Absolute quantification of the 14 miRNAs is shown in Table 2, and Table 3 is a representation of SDs and R2 for the 14 miRNAs tested by absolute digital PCR. (Figure 2) is Workflow of a digital miRNA’s PCR for colon cancer profiling in human colon tissue or stool samples. (Figure 3). is a graphical representation of the absolute quantification of the 12 up- or 2 down-regulated miRNAs in Human Stool by the QuantStudioTM 3D Digital PCR Chip System. Digital PCR, however, needs a rough estimate of the concentration of miRNAs of interest to carry out first , in order to make appropriate dilutions; Non-template controls and a RT negative control must be set up for each miRNA, when using a “primer pool method” for retro-transcription; a chip-based dPCR method requires less pipetting steps, which reduces potential PCR contamination, and Quant StudioTM 3D chip has 20,000 fixed reaction wells, which reduces variability of dPCR results (Figure 2 & 3 and Table 2 & 3).

Table 2: Absolute Quantification of Up-/Down- Regulated miRNAs in Stool by Quant Studio TM 3D Chip Based Digital PCR.

Table 3: Representation of SDs and R2 for miRNAs tested by absolute digital PCR.

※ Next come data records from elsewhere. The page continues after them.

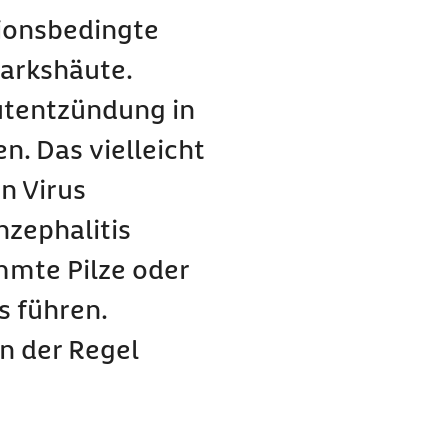
tionsbedingte
arkshäute.
utentzündung in
n. Das vielleicht
in Virus
zephalitis
mmte Pilze oder
s führen.
in der Regel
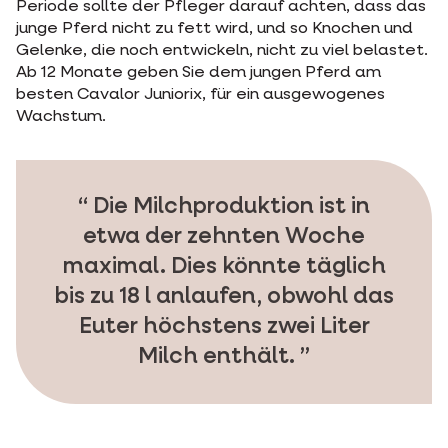
Periode sollte der Pfleger darauf achten, dass das
junge Pferd nicht zu fett wird, und so Knochen und
Gelenke, die noch entwickeln, nicht zu viel belastet.
Ab 12 Monate geben Sie dem jungen Pferd am
besten Cavalor Juniorix, für ein ausgewogenes
Wachstum.
Die Milchproduktion ist in
etwa der zehnten Woche
maximal. Dies könnte täglich
bis zu 18 l anlaufen, obwohl das
Euter höchstens zwei Liter
Milch enthält.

To avoid bias and ensure that biomarker selection and outcome assessment will not influence each other, a prospective specimen collection retrospective blinded evaluation (PRoBE) design randomized selection could be employed. An enrichment and exfoliation strategy of colonocytes from stool for miRNA profiling using Dynal superparamagnetic polystyrene beads coated with a mouse IgG1 monoclonal antibody (Ab) Ber-Ep4, specific for an epitope on the protein moiety of the glycopolypeptide membrane antigen Ep-CAM, which is expressed on the surface of colonocytes and colon carcinoma cells, can be used. Comparing the Agilent electrophoretic (18S and 28S) patterns to those obtained from total RNA extracted from stool, and differential lysis of colonocytes by RT lysis buffer (Quagen), could be construed as a validation that the electrophoretic pattern observed in stool (18S and 28S) is truly due to the presence of human colonocytes, and not due to stool contamination with Escherichia coli (16S and 23S). While some exsosomal RNA can be released from purified colonocytes into stool, correction for that effect can be made. Hence, for CRC screening, miRNA markers are more comprehensive and preferable to a DNA-, epigenetic-, mRNA- or a protein-based marker. An added advantage of the use of the stable, nondegradable miRNAs by PCR expression, or chip-based methods is being automatable, making them more economical and acceptable by laboratory personnel performing these assays.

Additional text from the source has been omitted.